Lately I’ve been coming around to particular ideas that maybe back in the day I would have thought “that’s not really for me”. Well, maybe I’m getting older. Maybe I’m not as uptight or more interested in trying new things. Or maybe I’m just need a change. Here are some things I wouldn’t mind doing.
Getting my nails done.
I know this isn’t really a big one but if you’re like me and have NEVER had your nails did.. it’s a bit of a “far out” idea. I have friends who get them done all the time and go on and on and on and on about them. My best friend basically has a nervous breakdown when her nails don’t come out how she wanted, she breaks one, her nail technician isn’t available. The list literally goes on.
For me, I have no nails. I bite them. Whenever I paint my nails it looks like little colorful nubs. It’s ridiculous. I’m kind of associating nice nails with being more of a polished lady. Maybe I’m coming to the age where I want to come across as more put together. I’ve spent so much of my life (all of it) NOT looking like I gave a fuck. Let’s be honest though, I don’t think that would change but at least if I look like I don’t care about what I wear, my face, hair and nails would look good.
It’s hard keeping up with two best friends who are always “What are you going to wear? Are you dressing up?” whenever we have an outing planned. I’m not the dress up type where else they very much are. I go out with a decent looking face and hair and my nubby, non-painted, bitten down and sometimes red from hair-dyed nails. So yeah, maybe this will be a thing I’ll get done. I just don’t know how I’ll pick my nose afterwards. I always imagine my finger going to my brain.
Yeah, maybe this one does come down to age. Do I feel like I particularly need it? Not really. But now days you see people 19 years old running out getting a full body makeover. That’s not necessary but I guess they’ve wanted it. I know many people who have implants. A couple before 20, after 50. I have at least 4 people in my family who have theirs done and I never really understood why. Personally I’ve never needed them. I’ve grown up with big boobs but now I’m kind of looking down and thinking “maybe??”.
With me getting my lips done in a couple days it’s kind of making me think more of doing something a little more drastic. Whenever I have brought this up to people outside of my family though it’s met with very strong opinions which usually ends with “you don’t need it”. Yeah, I guess I don’t AT THE MOMENT but there will come a time where those opinions may not be as heavy. I guess I’ll work on my face first and look at fillers.

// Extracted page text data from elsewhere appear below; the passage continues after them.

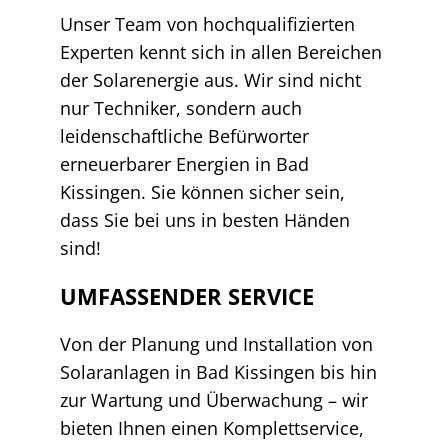
Unser Team von hochqualifizierten
Experten kennt sich in allen Bereichen
der Solarenergie aus. Wir sind nicht
nur Techniker, sondern auch
leidenschaftliche Befürworter
erneuerbarer Energien in Bad
Kissingen. Sie können sicher sein,
dass Sie bei uns in besten Händen
sind!
UMFASSENDER SERVICE
Von der Planung und Installation von
Solaranlagen in Bad Kissingen bis hin
zur Wartung und Überwachung – wir
bieten Ihnen einen Komplettservice,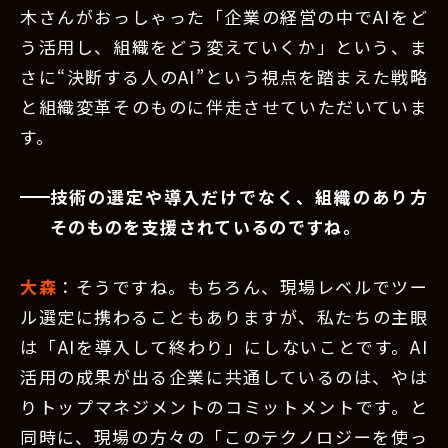
木さんがおっしゃった「企業の経営の中でAIをど
う活用し、組織をどう変えていくか」という、ま
さに“決断する人のAI”という視点を踏まえた戦略
と組織変革そのものに伴走させていただいていま
す。
技術の選定や導入だけでなく、組織のあり方
そのものを支援されているのですね。
大森
：そうですね。もちろん、現場レベルでツー
ル選定に携わることもありますが、私たちの主眼
は「AIを導入して終わり」にしないことです。AI
活用の成果が出る企業に共通しているのは、やは
りトップマネジメントのコミットメントです。と
同時に、現場の方々の「このテクノロジーを使っ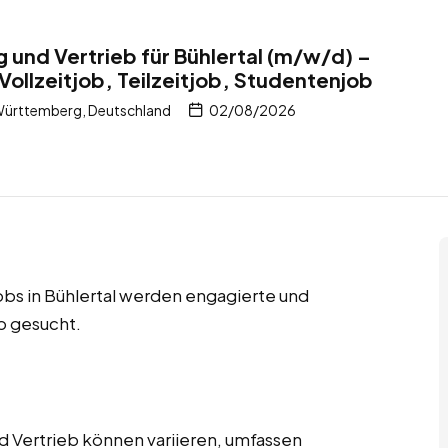
g und Vertrieb für Bühlertal (m/w/d) –
Vollzeitjob, Teilzeitjob, Studentenjob
Württemberg, Deutschland
02/08/2026
jobs in Bühlertal werden engagierte und
eb gesucht.
d Vertrieb können variieren, umfassen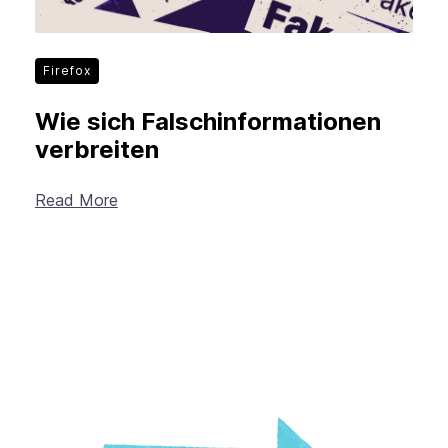
Firefox
Wie sich Falschinformationen
verbreiten
Read More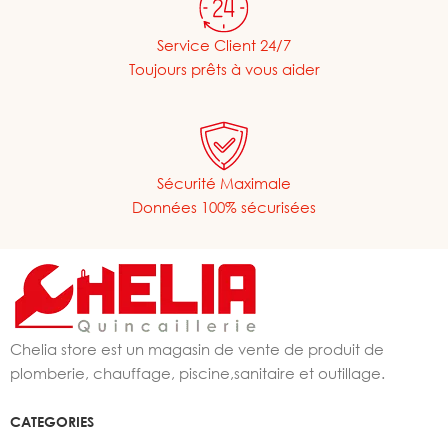
Service Client 24/7
Toujours prêts à vous aider
Sécurité Maximale
Données 100% sécurisées
Chelia store est un magasin de vente de produit de
plomberie, chauffage, piscine,sanitaire et outillage.
CATEGORIES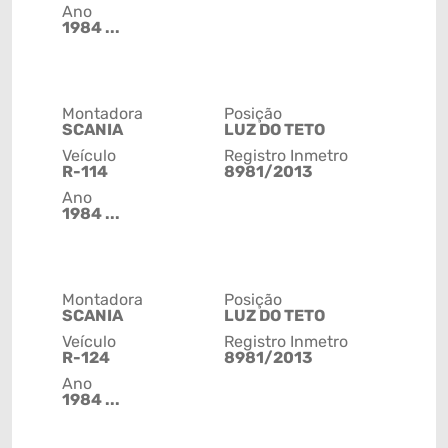
Ano
1984 ...
Montadora
Posição
SCANIA
LUZ DO TETO
Veículo
Registro Inmetro
R-114
8981/2013
Ano
1984 ...
Montadora
Posição
SCANIA
LUZ DO TETO
Veículo
Registro Inmetro
R-124
8981/2013
Ano
1984 ...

Getting Really Dressed Up.
I hate this. But I feel like the time is coming where I’m going to have to get reeeeeeeeeeeally dolled up and pretend I give a shit about looking good from the neck down. Jeans, runners and maybe a new shirt is usually as far as I go. I managed to go from one pair of heels to 3 this year so that’s a step in that direction. I’m not one for shopping for clothes either. The few times I have dressed up I will admit, I liked what I saw. I have a particular look that I like though that still makes me look like “me” but just gets me passed the line of looking fancy. Maybe I’m feeling pressure from the girls to do it more often…. that means clothes shopping though 😥
Attending A Justin Bieber Concert.
This is something I don’t want to do but part of me is kind of into the idea. Once again the Biebster is coming to town and my best friend is urging us to go. Not really my thing. BUT!!! maaaaaaaaaaaaaaybe it could be enjoyable?? Right?? I’d just have to disregard that screaming moms and preteen girls, lots of kids, screaming… screaming… and more screaming. Actually, I’m not sure about it this one. Plus, I like my money.
This is all I could think about at the moment.
I just need a makeover. We’ll see how I come out after Saturday. It may be the start of something…. beautiful-er???